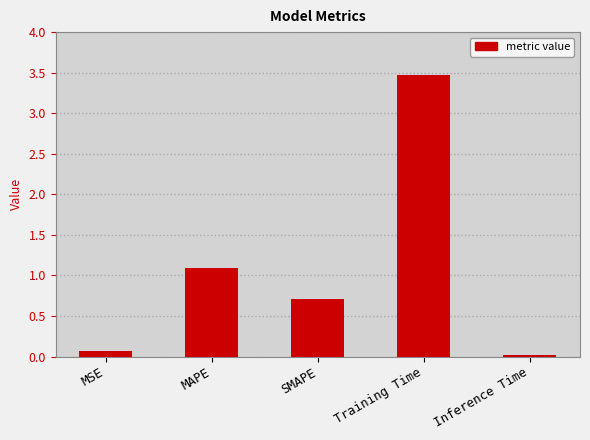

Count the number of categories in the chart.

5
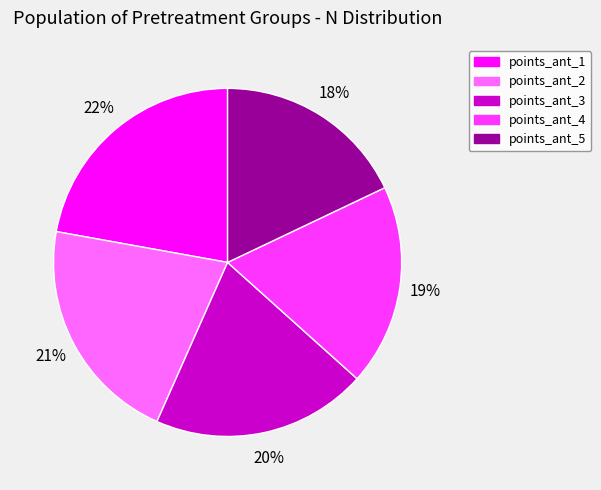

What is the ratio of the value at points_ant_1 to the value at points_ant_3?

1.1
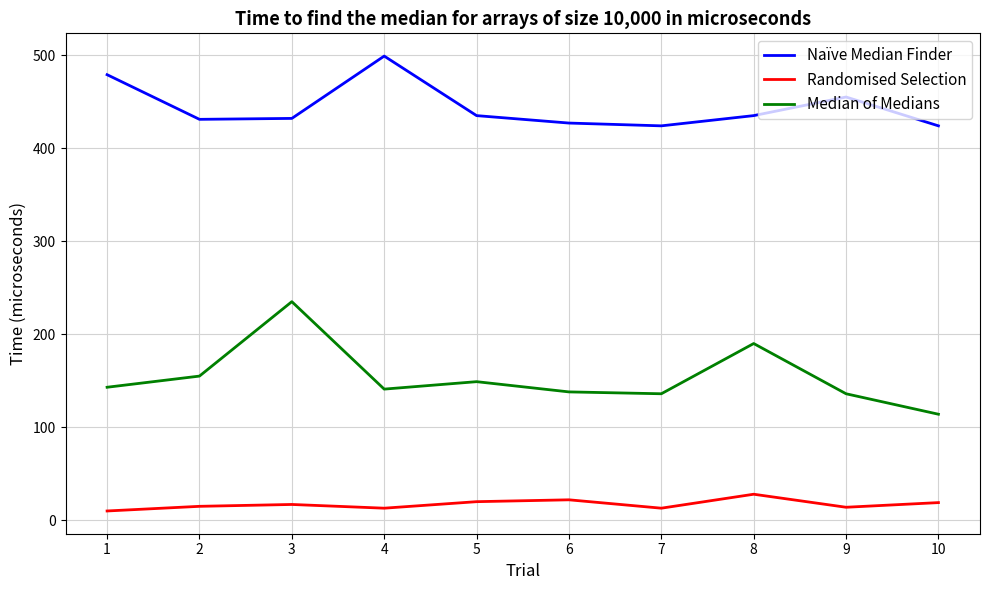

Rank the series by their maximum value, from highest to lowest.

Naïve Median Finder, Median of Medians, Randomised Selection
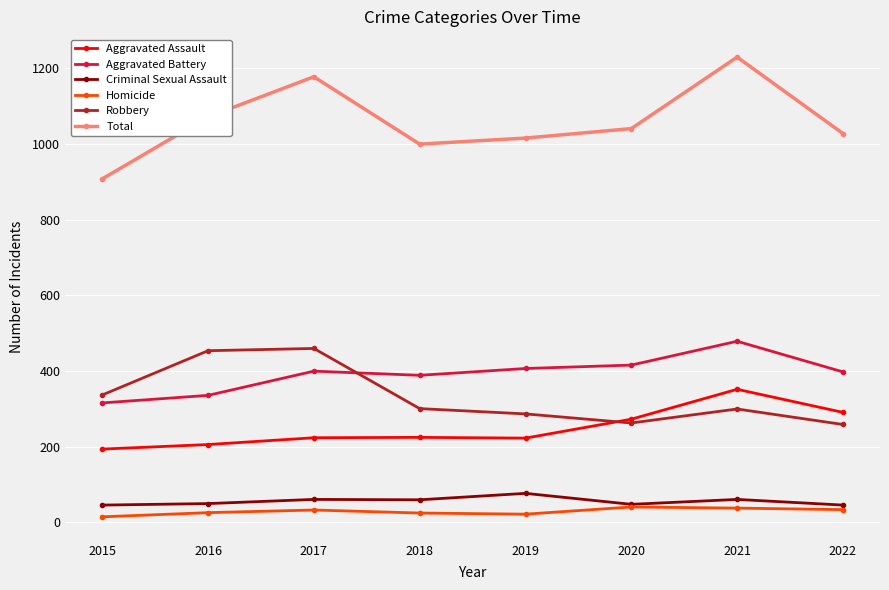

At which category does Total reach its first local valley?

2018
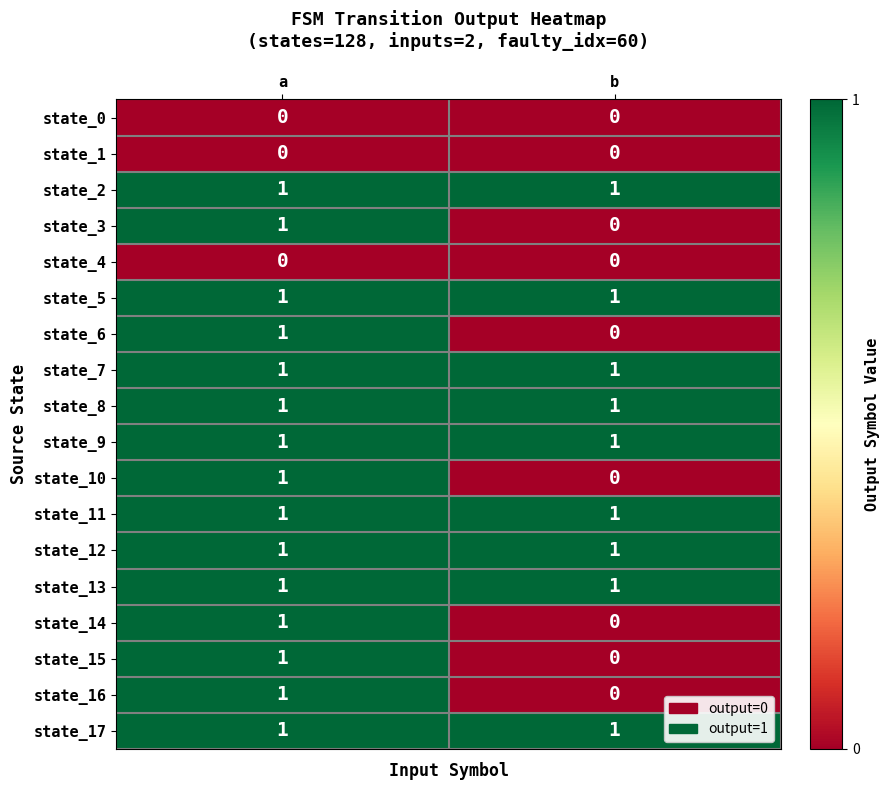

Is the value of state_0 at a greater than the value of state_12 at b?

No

__________

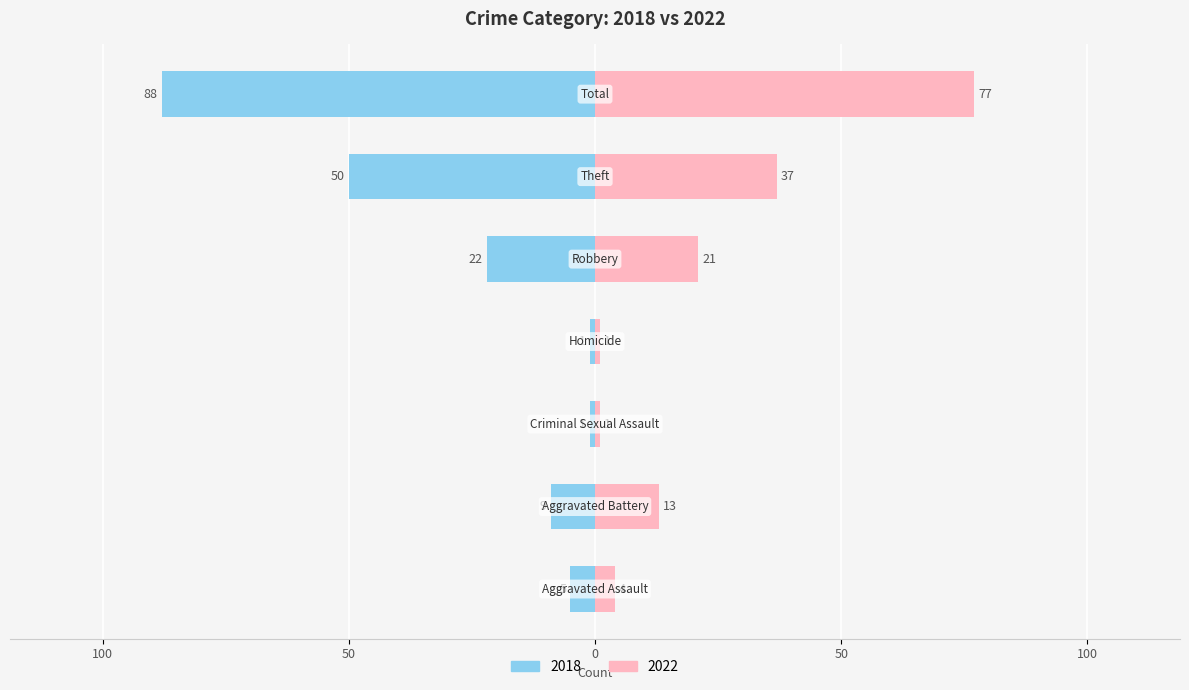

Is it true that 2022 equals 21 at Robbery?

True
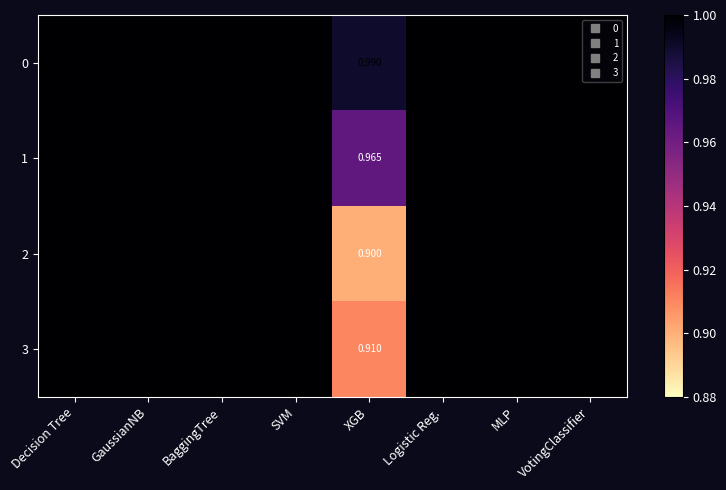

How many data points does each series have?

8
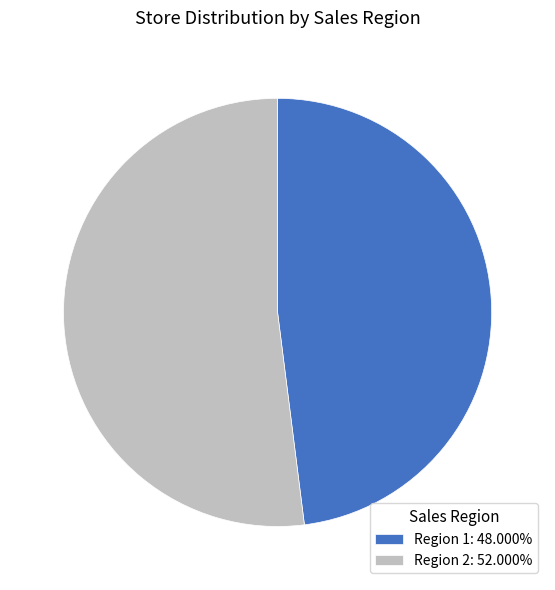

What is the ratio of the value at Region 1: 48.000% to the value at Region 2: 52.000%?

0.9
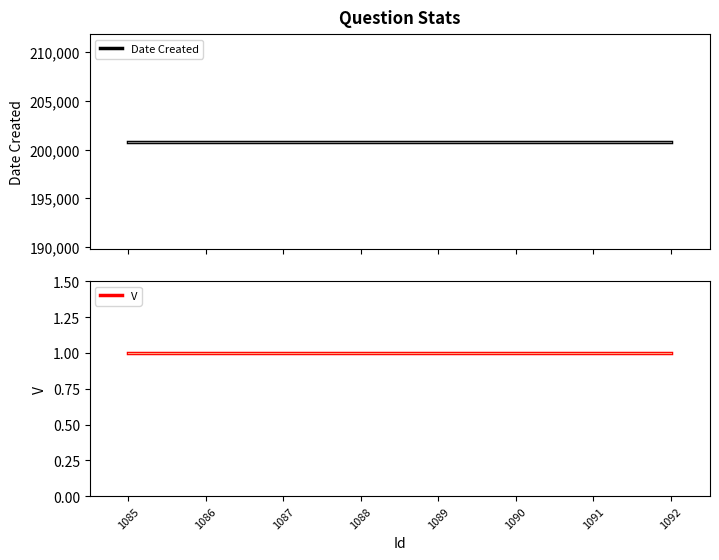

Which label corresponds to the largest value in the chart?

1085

__________

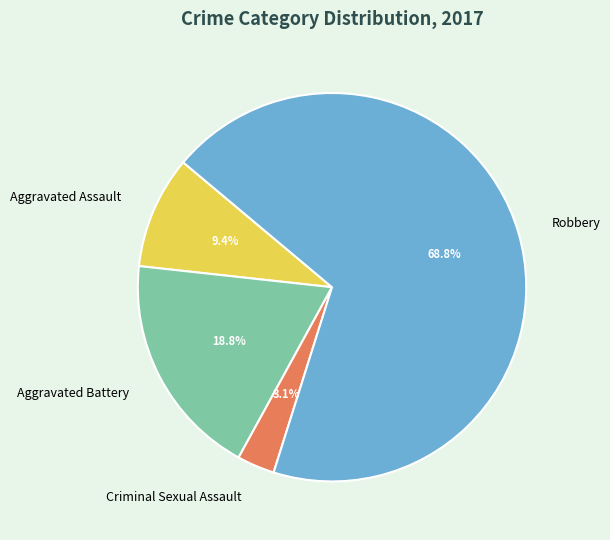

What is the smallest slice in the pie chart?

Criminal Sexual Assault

__________

Count the lines of the items above that contain the string "ratio", matching case exactly, and give only the number.

2